3. Speak Function
In this video, you’ll add more dialogue to your story.
To do this, you’ll create a function by making your own block.
This will make it easier to create dialogue.
It takes three blocks to make Malik talk: “broadcast,” “say,” and “switch costume."
To create a long conversation, you would have to copy these blocks over and over.
That will make the code long, difficult to read, and hard to edit.
A function makes the same thing happen, but with a lot less code that is easier to read and work with.
Functions allow programmers to reuse code easily.
In this project, you will make it easier to reuse the code containing the “broadcast”, “say,” and “switch costume” blocks by combining these blocks into a function.
Make a function, and call it “Speak.”
To make the character say different things, add a string parameter.
Give the parameter a descriptive name, like “sentence."
Drag the code from under the "when flag clicked" block to under the define “speak” block.
Click on the “speak” block in the “more blocks” section.
The mouth moves, and the sprite says the words in the “say” block, just like it would if you clicked the block stack!

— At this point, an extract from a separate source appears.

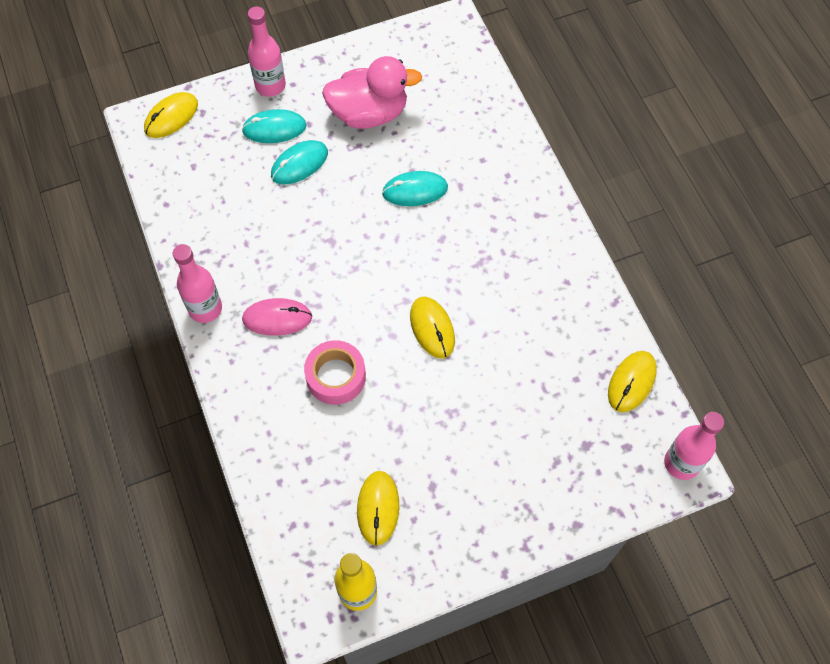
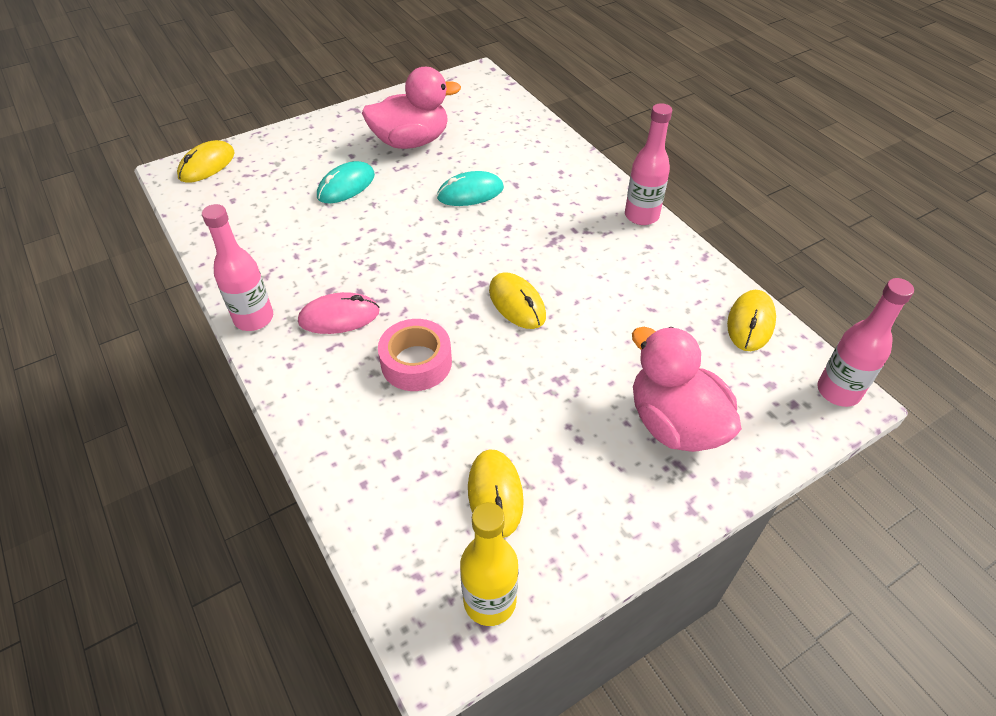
camera: 10 degrees left, 15 degrees down
(270, 85) = (308, 132): pink bottle -> pink bottle (641, 216)
(274, 128) = (316, 162): turquoise mouse -> none
(534, 470) = (674, 424): none -> pink duck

Place the new “speak” block under the “when flag clicked” event.
When you click the flag, the code you built in the last video runs.
The “speak” block has an input.
Type what you want Malik to say in that box.
This example says, “What do you want for lunch?”
The “define speak” block has an oval labeled “sentence.”
“Sentence” is a parameter that gets set to whatever gets passed in, which in this case is “What do you want for lunch?”
Malik will “say” the words in this “sentence” variable.
Replace the text in the “say” block with “sentence.”
To do this, drag “sentence” from the “define” block into the “say” block where the words Malik says used to be.
Test the code by clicking the flag.
Test again using another “speak” block.
This time, input a different sentence.
This example uses “I don't like peanut butter and jelly sandwiches!”
Try it out again.
The speak function now takes an input so the sprite can say different lines, instead of repeating the same phrase over and over.
Now, it’s your turn!
Make a function called "speak" with a string input called "sentence" to make Malik speak.
Replace the words in the “say” block with the “sentence” input variable.
Use another "speak" block to write a new line for Malik to say.